Run the tests with crystal spec.

Similar software

There are several libraries providing similar functionality. Here we list some of them and provide one or more reasons for why we didn't use them. However, each one of them is good in their own right so please do check them out if chem.cr does not work for you.

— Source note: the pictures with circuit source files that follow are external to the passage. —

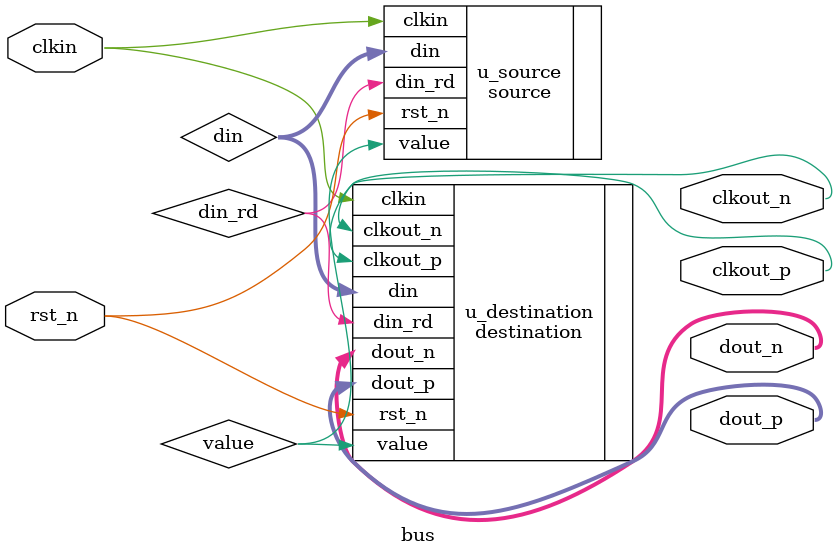
<source format=v>
`timescale 1ns / 1ps


module bus(
  input   wire                  clkin       ,    // 50M
  input   wire                  rst_n       ,

  output  wire                  clkout_p    ,
  output  wire                  clkout_n    ,
  output  wire   [3 : 0]        dout_p      ,
  output  wire   [3 : 0]        dout_n      
);

wire   [23 : 0]   din   ;
wire              value ;
wire              din_rd ;




destination  #(
    .ROW   ( 1024 ) ,
    .COL   ( 1280 ) ,
    .pixel ( 24   ) 
) u_destination(
  .clkin     ( clkin  )  ,   
  .rst_n     ( rst_n  )  ,
  .din       ( din    )  ,
  .value     ( value  )  ,           
  .din_rd    ( din_rd )  ,
  .clkout_p  ( clkout_p )  ,
  .clkout_n  ( clkout_n )  ,
  .dout_p    ( dout_p )  ,
  .dout_n    ( dout_n )     
);


source #(
    .ROW   ( 1024 ) ,
    .COL   ( 1280 ) ,
    .pixel ( 24   ) 
) u_source(
  .clkin     ( clkin )    ,    // 50M
  .rst_n     ( rst_n )    ,
  .din       ( din )    ,           
  .din_rd    ( din_rd )    ,  
  .value     ( value )
);


endmodule

</source>
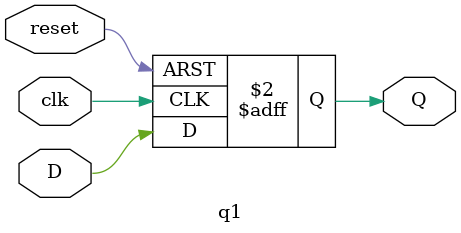
<source format=v>
module q1 (D, clk, reset, Q);
	input D, clk, reset;
	output Q;
	reg Q;
	always @(posedge clk or negedge reset)
	if (reset)
	Q <= D;
	else
	Q <= 0;
endmodule
</source>
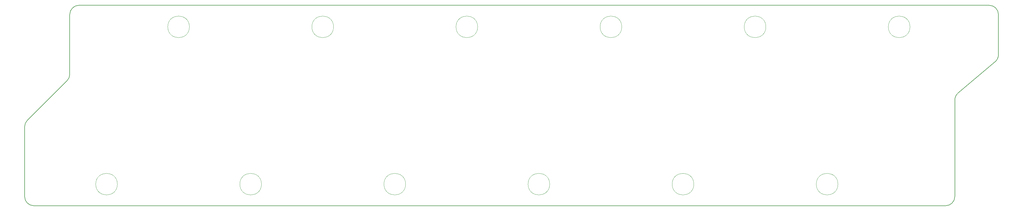
<source format=gm1>
G04 #@! TF.GenerationSoftware,KiCad,Pcbnew,7.0.7*
G04 #@! TF.CreationDate,2023-09-19T02:58:38+01:00*
G04 #@! TF.ProjectId,segment-stagx,7365676d-656e-4742-9d73-746167782e6b,rev?*
G04 #@! TF.SameCoordinates,Original*
G04 #@! TF.FileFunction,Profile,NP*
%FSLAX46Y46*%
G04 Gerber Fmt 4.6, Leading zero omitted, Abs format (unit mm)*
G04 Created by KiCad (PCBNEW 7.0.7) date 2023-09-19 02:58:38*
%MOMM*%
%LPD*%
G01*
G04 APERTURE LIST*
G04 #@! TA.AperFunction,Profile*
%ADD10C,0.150000*%
G04 #@! TD*
G04 #@! TA.AperFunction,Profile*
%ADD11C,0.050000*%
G04 #@! TD*
G04 APERTURE END LIST*
D10*
X62878660Y-110521300D02*
G75*
G03*
X62000000Y-112642641I2121340J-2121300D01*
G01*
D11*
X348300000Y-80200000D02*
G75*
G03*
X348300000Y-80200000I-3500000J0D01*
G01*
X301700000Y-80200000D02*
G75*
G03*
X301700000Y-80200000I-3500000J0D01*
G01*
X255100000Y-80200000D02*
G75*
G03*
X255100000Y-80200000I-3500000J0D01*
G01*
X208500000Y-80200000D02*
G75*
G03*
X208500000Y-80200000I-3500000J0D01*
G01*
X161900000Y-80200000D02*
G75*
G03*
X161900000Y-80200000I-3500000J0D01*
G01*
X115300000Y-80200000D02*
G75*
G03*
X115300000Y-80200000I-3500000J0D01*
G01*
X325000000Y-131200000D02*
G75*
G03*
X325000000Y-131200000I-3500000J0D01*
G01*
X278400000Y-131200000D02*
G75*
G03*
X278400000Y-131200000I-3500000J0D01*
G01*
X231800000Y-131200000D02*
G75*
G03*
X231800000Y-131200000I-3500000J0D01*
G01*
X185200000Y-131200000D02*
G75*
G03*
X185200000Y-131200000I-3500000J0D01*
G01*
X138600000Y-131200000D02*
G75*
G03*
X138600000Y-131200000I-3500000J0D01*
G01*
D10*
X376900000Y-76200000D02*
G75*
G03*
X373900000Y-73200000I-3000000J0D01*
G01*
X75721341Y-97678699D02*
G75*
G03*
X76600000Y-95557359I-2121341J2121299D01*
G01*
X62878680Y-110521320D02*
X75721321Y-97678679D01*
X79600000Y-73200000D02*
G75*
G03*
X76600000Y-76200000I0J-3000000D01*
G01*
X79600000Y-73200000D02*
X373900000Y-73200000D01*
X76600000Y-95557359D02*
X76600000Y-76200000D01*
X359800000Y-138200000D02*
G75*
G03*
X362800000Y-135200000I0J3000000D01*
G01*
X62000000Y-135200000D02*
G75*
G03*
X65000000Y-138200000I3000000J0D01*
G01*
X62000000Y-135200000D02*
X62000000Y-112642641D01*
X359800000Y-138200000D02*
X65000000Y-138200000D01*
X363860331Y-101651301D02*
G75*
G03*
X362800000Y-103939949I1939669J-2288599D01*
G01*
X362800000Y-103939949D02*
X362800000Y-135200000D01*
X375839669Y-91498699D02*
G75*
G03*
X376900000Y-89210051I-1939669J2288599D01*
G01*
X376900000Y-76200000D02*
X376900000Y-89210051D01*
X375839645Y-91498670D02*
X363860355Y-101651330D01*
D11*
X92000000Y-131200000D02*
G75*
G03*
X92000000Y-131200000I-3500000J0D01*
G01*
M02*

</source>
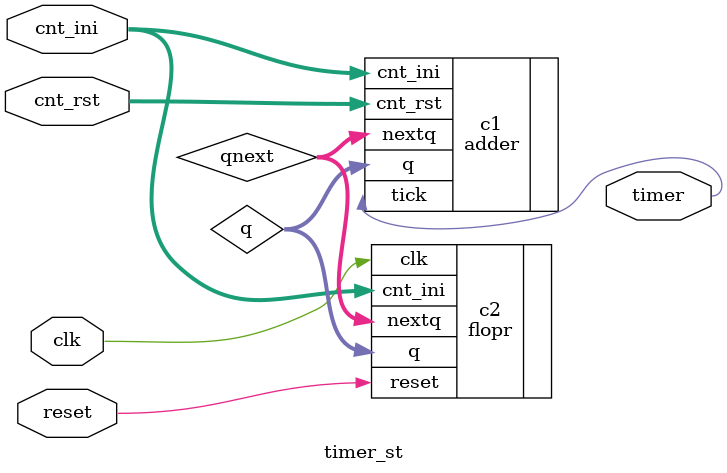
<source format=v>
`timescale 1ns / 1ps
module timer_st #(parameter NBITS = 32)(
	output timer , 
	input clk ,
	input reset,
	input [NBITS-1:0] cnt_ini ,  
	input [NBITS-1:0] cnt_rst 
); 

wire [NBITS-1:0] q ; 	
wire [NBITS-1:0] qnext ; 

// Compute the next value 

adder #( .NBITS(NBITS ) ) 
	c1 (.q(q), 
		.cnt_ini(cnt_ini), 
		.cnt_rst(cnt_rst), 
		.nextq(qnext), 
		.tick(timer) ); 

// Save the next state 

flopr #( .NBITS(NBITS ) ) 
	c2 (.clk(clk), 
		.reset(reset), 
		.cnt_ini(cnt_ini), 
		.nextq(qnext), 
		.q(q) );
		 		
endmodule

</source>
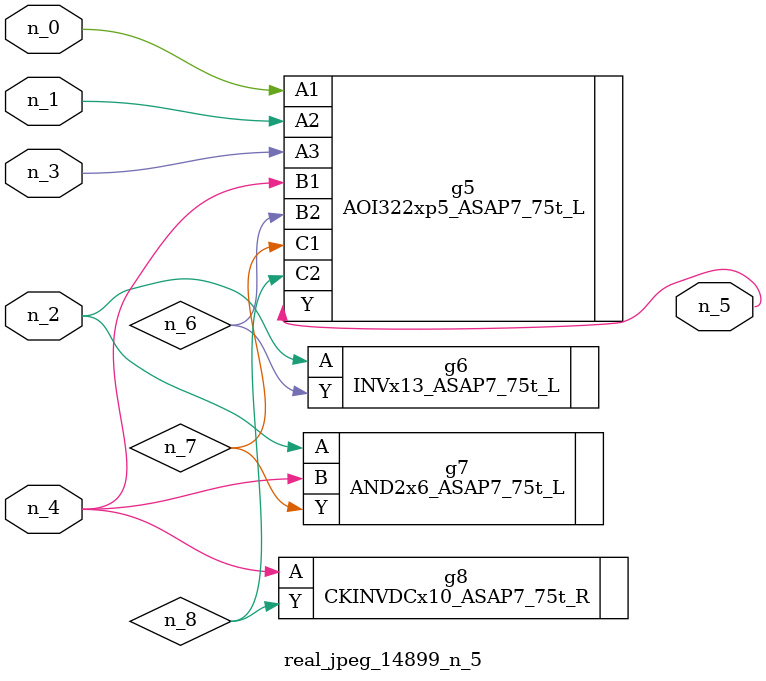
<source format=v>
module real_jpeg_14899_n_5 (n_4, n_0, n_1, n_2, n_3, n_5);

input n_4;
input n_0;
input n_1;
input n_2;
input n_3;

output n_5;

wire n_8;
wire n_6;
wire n_7;

AOI322xp5_ASAP7_75t_L g5 ( 
.A1(n_0),
.A2(n_1),
.A3(n_3),
.B1(n_4),
.B2(n_6),
.C1(n_7),
.C2(n_8),
.Y(n_5)
);

INVx13_ASAP7_75t_L g6 ( 
.A(n_2),
.Y(n_6)
);

AND2x6_ASAP7_75t_L g7 ( 
.A(n_2),
.B(n_4),
.Y(n_7)
);

CKINVDCx10_ASAP7_75t_R g8 ( 
.A(n_4),
.Y(n_8)
);


endmodule
</source>
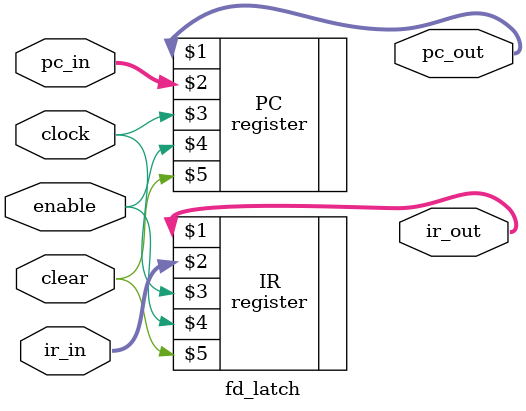
<source format=v>
module fd_latch(pc_out, ir_out, pc_in, ir_in, clock, clear, enable);
// enable = ~ dostall

    input clock, clear, enable;
    input [31:0] pc_in, ir_in;
    output [31:0] pc_out, ir_out;
// module register(out, in, clk, input_enable, clr);

    register PC(pc_out, pc_in, clock, enable, clear);
    register IR(ir_out, ir_in, clock, enable, clear);

endmodule
</source>
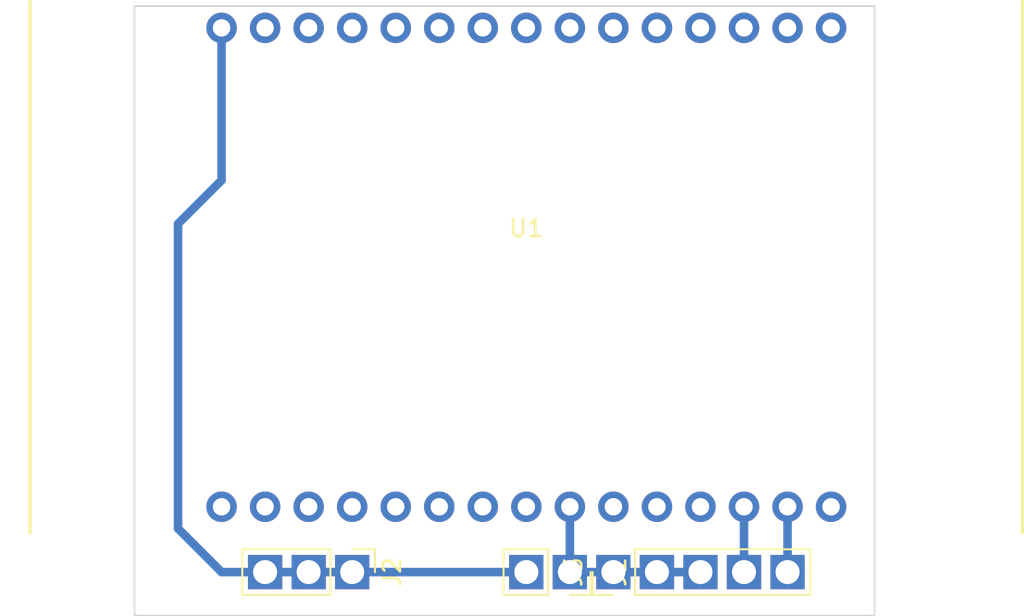
<source format=kicad_pcb>
(kicad_pcb (version 20211014) (generator pcbnew)

  (general
    (thickness 1.6)
  )

  (paper "A4")
  (layers
    (0 "F.Cu" signal)
    (31 "B.Cu" signal)
    (32 "B.Adhes" user "B.Adhesive")
    (33 "F.Adhes" user "F.Adhesive")
    (34 "B.Paste" user)
    (35 "F.Paste" user)
    (36 "B.SilkS" user "B.Silkscreen")
    (37 "F.SilkS" user "F.Silkscreen")
    (38 "B.Mask" user)
    (39 "F.Mask" user)
    (40 "Dwgs.User" user "User.Drawings")
    (41 "Cmts.User" user "User.Comments")
    (42 "Eco1.User" user "User.Eco1")
    (43 "Eco2.User" user "User.Eco2")
    (44 "Edge.Cuts" user)
    (45 "Margin" user)
    (46 "B.CrtYd" user "B.Courtyard")
    (47 "F.CrtYd" user "F.Courtyard")
    (48 "B.Fab" user)
    (49 "F.Fab" user)
    (50 "User.1" user)
    (51 "User.2" user)
    (52 "User.3" user)
    (53 "User.4" user)
    (54 "User.5" user)
    (55 "User.6" user)
    (56 "User.7" user)
    (57 "User.8" user)
    (58 "User.9" user)
  )

  (setup
    (stackup
      (layer "F.SilkS" (type "Top Silk Screen"))
      (layer "F.Paste" (type "Top Solder Paste"))
      (layer "F.Mask" (type "Top Solder Mask") (thickness 0.01))
      (layer "F.Cu" (type "copper") (thickness 0.035))
      (layer "dielectric 1" (type "core") (thickness 1.51) (material "FR4") (epsilon_r 4.5) (loss_tangent 0.02))
      (layer "B.Cu" (type "copper") (thickness 0.035))
      (layer "B.Mask" (type "Bottom Solder Mask") (thickness 0.01))
      (layer "B.Paste" (type "Bottom Solder Paste"))
      (layer "B.SilkS" (type "Bottom Silk Screen"))
      (copper_finish "None")
      (dielectric_constraints no)
    )
    (pad_to_mask_clearance 0)
    (pcbplotparams
      (layerselection 0x00010c0_ffffffff)
      (disableapertmacros false)
      (usegerberextensions false)
      (usegerberattributes true)
      (usegerberadvancedattributes true)
      (creategerberjobfile true)
      (svguseinch false)
      (svgprecision 6)
      (excludeedgelayer true)
      (plotframeref false)
      (viasonmask false)
      (mode 1)
      (useauxorigin false)
      (hpglpennumber 1)
      (hpglpenspeed 20)
      (hpglpendiameter 15.000000)
      (dxfpolygonmode true)
      (dxfimperialunits true)
      (dxfusepcbnewfont true)
      (psnegative false)
      (psa4output false)
      (plotreference true)
      (plotvalue true)
      (plotinvisibletext false)
      (sketchpadsonfab false)
      (subtractmaskfromsilk false)
      (outputformat 1)
      (mirror false)
      (drillshape 0)
      (scaleselection 1)
      (outputdirectory "koursiV7PCB/")
    )
  )

  (net 0 "")
  (net 1 "unconnected-(U1-Pad1)")
  (net 2 "unconnected-(U1-Pad2)")
  (net 3 "unconnected-(U1-Pad3)")
  (net 4 "unconnected-(U1-Pad4)")
  (net 5 "unconnected-(U1-Pad5)")
  (net 6 "unconnected-(U1-Pad6)")
  (net 7 "unconnected-(U1-Pad7)")
  (net 8 "unconnected-(U1-Pad8)")
  (net 9 "unconnected-(U1-Pad9)")
  (net 10 "unconnected-(U1-Pad10)")
  (net 11 "unconnected-(U1-Pad11)")
  (net 12 "unconnected-(U1-Pad12)")
  (net 13 "unconnected-(U1-Pad13)")
  (net 14 "unconnected-(U1-Pad14)")
  (net 15 "unconnected-(U1-Pad16)")
  (net 16 "unconnected-(U1-Pad18)")
  (net 17 "unconnected-(U1-Pad19)")
  (net 18 "unconnected-(U1-Pad22)")
  (net 19 "unconnected-(U1-Pad23)")
  (net 20 "unconnected-(U1-Pad25)")
  (net 21 "unconnected-(U1-Pad26)")
  (net 22 "unconnected-(U1-Pad27)")
  (net 23 "unconnected-(U1-Pad30)")
  (net 24 "Net-(J1-Pad1)")
  (net 25 "Net-(J1-Pad2)")
  (net 26 "unconnected-(U1-Pad17)")
  (net 27 "unconnected-(U1-Pad20)")
  (net 28 "unconnected-(U1-Pad21)")
  (net 29 "Net-(J3-Pad4)")
  (net 30 "Net-(J3-Pad5)")

  (footprint "MyESPs:ESP8266NODEMCU" (layer "F.Cu") (at 170.18 63.5))

  (footprint "Connector_PinSocket_2.54mm:PinSocket_1x02_P2.54mm_Vertical" (layer "F.Cu") (at 172.72 81.28 -90))

  (footprint "Connector_PinHeader_2.54mm:PinHeader_1x03_P2.54mm_Vertical" (layer "F.Cu") (at 160.02 81.28 -90))

  (footprint "Connector_PinHeader_2.54mm:PinHeader_1x05_P2.54mm_Vertical" (layer "F.Cu") (at 175.26 81.28 90))

  (gr_poly
    (pts
      (xy 190.5 83.82)
      (xy 147.32 83.82)
      (xy 147.32 48.26)
      (xy 190.5 48.26)
    ) (layer "Edge.Cuts") (width 0.1) (fill none) (tstamp 7c13dc9d-05f8-4f65-af36-440182deaf3c))

  (segment (start 177.8 81.28) (end 175.26 81.28) (width 0.5) (layer "B.Cu") (net 24) (tstamp 54523618-267d-4ffa-81f7-337167f2b086))
  (segment (start 175.26 81.28) (end 172.72 81.28) (width 0.5) (layer "B.Cu") (net 24) (tstamp 70e587a6-26f1-4761-880f-eab2e9f368fd))
  (segment (start 180.34 81.28) (end 177.8 81.28) (width 0.5) (layer "B.Cu") (net 24) (tstamp 9478ff85-bda3-4240-9b86-846b2a418b27))
  (segment (start 172.72 81.28) (end 172.72 77.47) (width 0.5) (layer "B.Cu") (net 24) (tstamp e649b461-b2fb-46f8-87ef-bea3dea71d5c))
  (segment (start 160.02 81.28) (end 170.18 81.28) (width 0.5) (layer "B.Cu") (net 25) (tstamp 3335caee-63e4-4915-86f1-58f8d8720f74))
  (segment (start 157.48 81.28) (end 160.02 81.28) (width 0.5) (layer "B.Cu") (net 25) (tstamp 5bd8d7b2-e5c0-41f1-b5fa-d5a531aeaf56))
  (segment (start 154.94 81.28) (end 157.48 81.28) (width 0.5) (layer "B.Cu") (net 25) (tstamp 8943b0de-ba85-4893-94eb-429b059092f5))
  (segment (start 152.4 49.53) (end 152.4 58.42) (width 0.5) (layer "B.Cu") (net 25) (tstamp 99ff6483-9d87-4647-b95e-d19882d2e1ab))
  (segment (start 152.4 58.42) (end 149.86 60.96) (width 0.5) (layer "B.Cu") (net 25) (tstamp cd7d4642-b507-46e0-9037-0645c1ad4323))
  (segment (start 149.86 78.74) (end 152.4 81.28) (width 0.5) (layer "B.Cu") (net 25) (tstamp d334ca15-d7ce-4023-962c-ae7a41fa787d))
  (segment (start 149.86 60.96) (end 149.86 78.74) (width 0.5) (layer "B.Cu") (net 25) (tstamp ea2254e6-8a2e-4e1f-a54b-3ca963f1b29a))
  (segment (start 152.4 81.28) (end 154.94 81.28) (width 0.5) (layer "B.Cu") (net 25) (tstamp f21a13b3-8724-4644-84bf-b90ed62d3323))
  (segment (start 182.88 77.47) (end 182.88 81.28) (width 0.5) (layer "B.Cu") (net 29) (tstamp 558bbd30-51a3-4ab7-aa86-ef0dcc30d0b3))
  (segment (start 185.42 77.47) (end 185.42 81.28) (width 0.5) (layer "B.Cu") (net 30) (tstamp 2e34dccc-8a73-4fd0-b75f-55aed073905f))

)

</source>
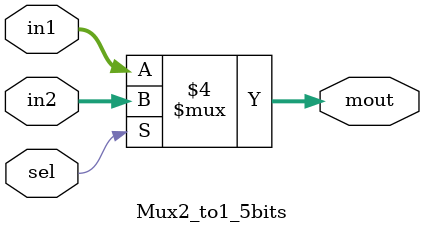
<source format=v>
`timescale 1ns / 1ps
module Mux2_to1_5bits(
	output reg [4:0] mout,
	input [4:0] in1, in2,
	input sel
    );
	 
	 always @(*) begin
	 if (sel == 0) begin
	     mout <= in1;
	 end
	 else begin
	     mout <= in2;
	 end
	 
	 
	 end


endmodule


</source>
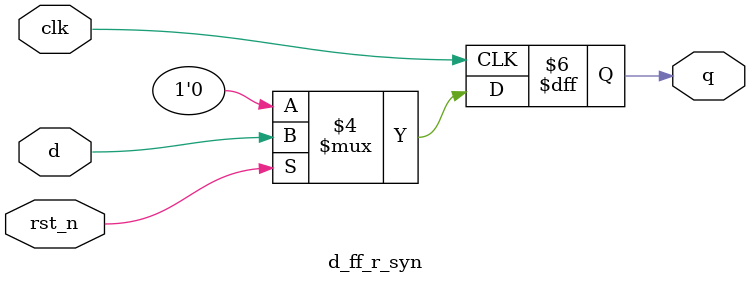
<source format=v>
module d_ff_r_syn(
    input clk, rst_n, d,
    output reg q);
    always @ (posedge clk)
    begin
        if (rst_n == 0)
            q <= 1'b0;
        else 
            q <= d;
    end
endmodule

/*
ËµÃ÷£ºÕâ¶Î´úÂëÖÐÓÖÐÂ³öÏÖÁË begin¡¢ end¡¢ if¡¢ else ËÄ¸ö¹Ø¼ü×Ö£¬
ÆäÖÐ begin/end±ØÐë³É¶Ô³öÏÖ£¬ÓÃÓÚ±íÕ÷Óï¾ä¿éµÄ×÷ÓÃÇø¼ä£¬
ÈçÉÏÊöÀý×ÓÖÐ£¬ begin/end Ö®¼äµÄ´úÂë¶¼ÊôÓÚÍ¬Ò» always ¿é¡£ 
if¡¢ else ÓÃÓÚÌõ¼þÅÐ¶Ï£¬ÔÚºÜ¶àÆäËüÓïÑÔÖÐ¶¼ÓÐ³öÏÖ£¬Æäº¬ÒåÒ²¶¼Ò»Ñù£¬´Ë´¦²»ÔÙ×¸Êö¡£ 
¡°1¡¯b0¡±ÊÇÒ»ÖÖÊý¾Ý±íÊ¾·½Ê½£¬Ò»°ã¸ñÊ½Îª¡°Êý¾ÝÎ»¿í¡¯½øÖÆÊýÖµ¡±£¬
±¾ÀýÖÐ±íÊ¾ÕâÊÇÒ»¸ö 1bit µÄÊý¾Ý£¬ÓÃ¶þ½øÖÆ±íÊ¾£¬ÆäÖµÎª 0¡£
*/

</source>
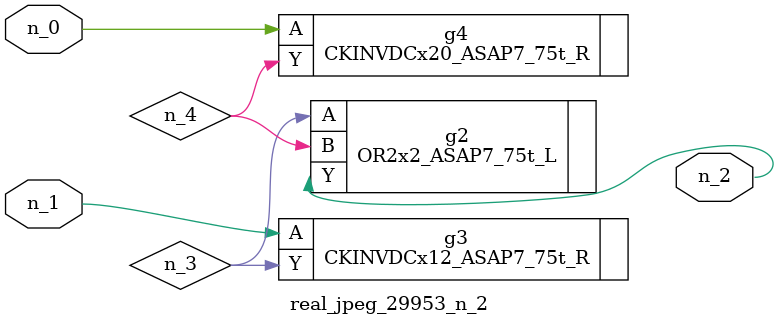
<source format=v>
module real_jpeg_29953_n_2 (n_1, n_0, n_2);

input n_1;
input n_0;

output n_2;

wire n_4;
wire n_3;

CKINVDCx20_ASAP7_75t_R g4 ( 
.A(n_0),
.Y(n_4)
);

CKINVDCx12_ASAP7_75t_R g3 ( 
.A(n_1),
.Y(n_3)
);

OR2x2_ASAP7_75t_L g2 ( 
.A(n_3),
.B(n_4),
.Y(n_2)
);


endmodule
</source>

• Chemfiles is a library for reading and writing chemistry files written in C++, but can also be used from other languages such as Python. It is mainly focused on simulation trajectories and does not provide an object-oriented topology access.
• OpenBabel is a massive C++ library providing support for more than 110 formats. Its API is very complex to use.
• MDTraj, MDAnalysis, cclib, pymatgen, prody, Biopython and more are written in Python, which usually means two things: (1) no type safety makes them sometimes difficult to use if there is not enough documentation (more common than one may think), (2) one usually have to deal with C for performance critical code.
• VMD and Schrodinger are very popular software for molecular visualization that provide an API in Tcl and/or Python to manipulate molecules. However, these usually suffer from poor documentation.

Contributing

1. Fork it (https://github.com/franciscoadasme/chem.cr/fork)
2. Create your feature branch (git checkout -b my-new-feature)
3. Commit your changes (git commit -am 'Add some feature')
4. Push to the branch (git push origin my-new-feature)
5. Create a new Pull Request

Contributors

• franciscoadasme Francisco Adasme - creator, maintainer

License

Licensed under the MIT license, see the separate LICENSE file.